The built-in LED on a No0deMCU is lit when pin GPIO2 (the pin labelled D4) is pulled LOW, so the logic is reversed from what you would normally expect.
In addition, many relay boards are either active LOW (relay energised when GPIO0 - pin labelled D0 - is pulled LOW in your case). Having said that, not all relays are like this, and some even have a jumper which allows you to select active HIGH or LOW operation.
In addition, when your device boots-up it doesn’t know what the current state of the widget attached to V0 is.
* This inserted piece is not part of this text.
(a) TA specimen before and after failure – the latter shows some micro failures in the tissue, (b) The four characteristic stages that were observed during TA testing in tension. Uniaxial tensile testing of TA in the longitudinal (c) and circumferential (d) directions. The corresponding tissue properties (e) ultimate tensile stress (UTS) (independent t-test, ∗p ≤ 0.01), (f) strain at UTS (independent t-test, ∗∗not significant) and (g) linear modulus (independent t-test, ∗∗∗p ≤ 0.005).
The BLYNK_WRITE(V0) callback function is only triggered when the state of the widget changes, or you use Blynk.syncVirtual(V0) to force the Blynk server to send the latest value to the device, triggering BLYNK_WRITE(V0)
This is usually done with the BLYNK_CONNECTED function, by adding this code somewhere in your sketch…
BLYNK_CONNECTED()
{
Blynk.syncVirtual(V0);
}
Adding some serial print statements to your BLYNK_WRITE(V0) function to show you the value of the ledState variable and which of the if statements is evaluating as true would give you more idea about what is happening.
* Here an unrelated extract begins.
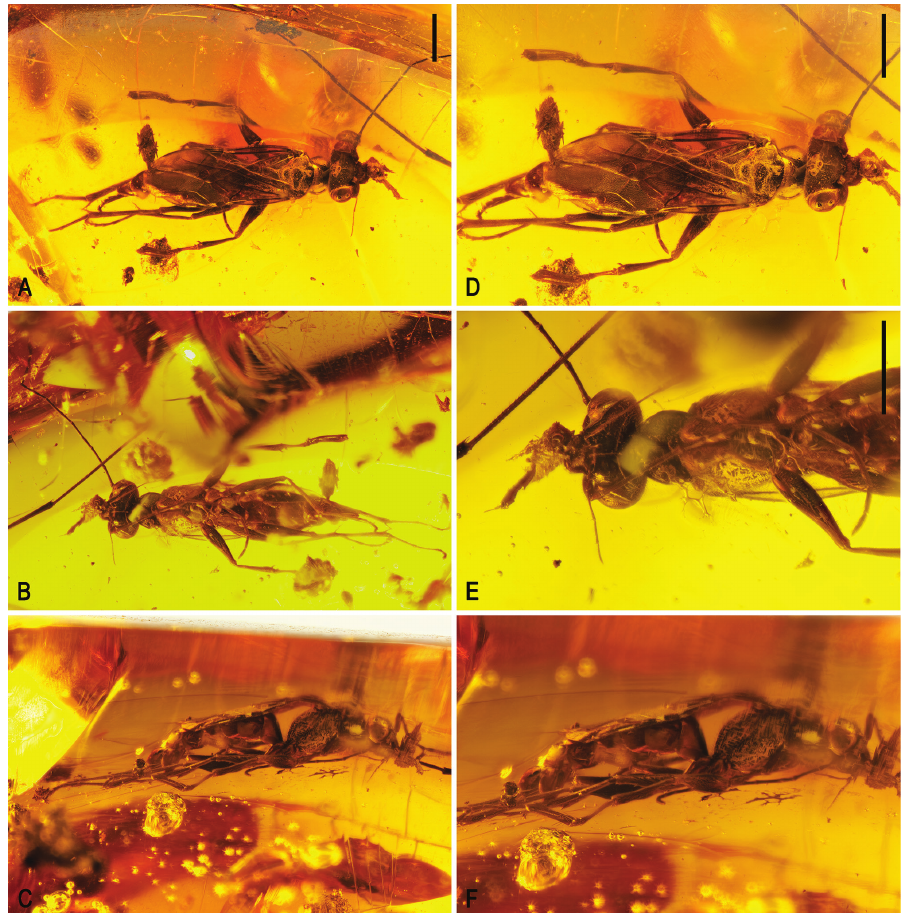
Figure 2. † Thaumatodryinus miocenicus Olmi, 1995, female holotype. A habitus, dorsal view B habitus, ventral view C habitus, lateral view D habitus, dorsal view E head and mesosoma, ventral view F habitus, lateral view. Scale bars: 1 mm ( A–C ), 1 mm ( D, F ), 1 mm ( E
pin D0 always goes high during the boot up process.
This happens before any of your code starts. Run an empty sketch with no code to see. The solution is not to use D0. Use a pin that does not go high during boot.
Such pins are: D1, D2, D5, D6, D7, D8, D10
Note that D10 is usually used by the Serial monitor.
why other Pins goes “HIGH” a short pulse on boot such as D1,D2,D5,D6,D7,D8,D10.
which is not reflected while running a empty sketch.what would be reason.
This pin activity is a characteristic of the ESP8266 MCU, nothing to do with Blynk. You need to work with the limitations of the pin outs and plan your projects accordingly.